= John Patteson (judge) =

English judge

Sir John Patteson (11 February 1790 – 2 June 1861) was an English judge.

==Early life==
The second son of the Rev. Henry Patteson of Drinkstone, Suffolk, by his wife, Sophia, daughter of Richard Ayton Lee, a London banker, he was born at Coney Weston, Suffolk, on 11 February 1790. He was at first educated at a school kept by his father's curate, a Mr. Merest, and then went to Eton College; his name first appears in the school lists in 1802, and in 1808 he was elected on the foundation. John Sumner was his tutor. In 1809 Patteson went with a scholarship at King's College, Cambridge, which, under the then existing privileges of king's scholars, entitled him to graduate without examination. He accordingly graduated B.A. in 1813, and M.A. in 1816. His university career was, however, distinguished. When the Davies university scholarship for classics was established, he was, in 1810, the first to win it, and in 1812 he was elected a Fellow of his college.

==Legal career==
In 1813 Patteson entered the Middle Temple. In 1815 he went on the midland circuit as marshal to Sir Alan Chambré, read in the chambers of Godfrey Sykes, and of Joseph Littledale. In 1821 he began practice as a special pleader, and was called to the bar in the same year. He joined the northern circuit, and there, in competition with Edward Hall Alderson and James Parke, came to the fore in pleading. He was soon assisting Littledale in his work as counsel to the treasury. His progress was rapid, with his best argument said to have been in Rennell v. the Bishop of Lincoln.
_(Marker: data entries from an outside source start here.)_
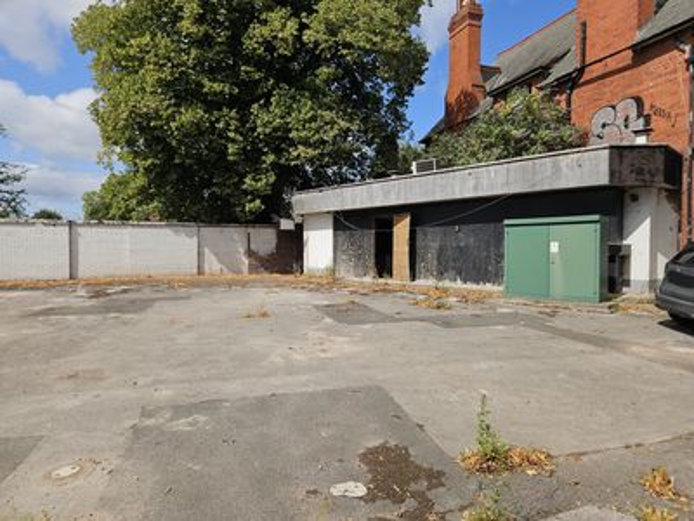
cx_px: 347
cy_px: 260
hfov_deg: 73.9
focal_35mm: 23
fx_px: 461
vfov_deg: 58.9
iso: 25
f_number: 1.8
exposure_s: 1/2643
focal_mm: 5.4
He was one of the legal commissioners on the reform of the Welsh judicature, whose report led to the act of 1830, by which three additional judges were appointed—one in the king's bench, one in the common pleas, and one in the exchequer; and, though he had never been a King's Counsel, Lord Lyndhurst, in November, appointed him to the new judgeship in the court of king's bench, and he was knighted.

Deafness led Patteson to resign at the end of January 1852. On 2 February 1852 he was sworn of the privy council, and for some years served as a member of its judicial committee. Patteson also acted as a commissioner to examine into the state of the City of London in 1853, was frequently chosen arbitrator in government questions—such as disputes between the Crown and Duchy of Cornwall, and between the Post Office and the Great Western Railway—and his award terminated a long-standing rating dispute between the university and the town of Cambridge.

Failing health at last put an end to Patteson's judicial work. He died on 28 June 1861 at Feniton Court, Honiton, Devon, which he had purchased in 1841. Patteson edited, in 1824, John Williams's Notes on Saunders's Reports.

==Family==
Patteson was twice married: first, on 23 February 1818, to his cousin Elizabeth, daughter of George Lee of Dickleburgh, Norfolk, by whom he had one daughter; and after her death on 3 April 1820, he married, on 22 April 1824, Frances Duke, daughter of James Coleridge and sister of John Taylor Coleridge, who died on 27 November 1842. One of their sons, John Coleridge Patteson, was ordained in the Church of England, became a missionary and the first Bishop of Melanesia, and, after his martyrdom in 1871, is remembered annually on the liturgical calendar on 20 September.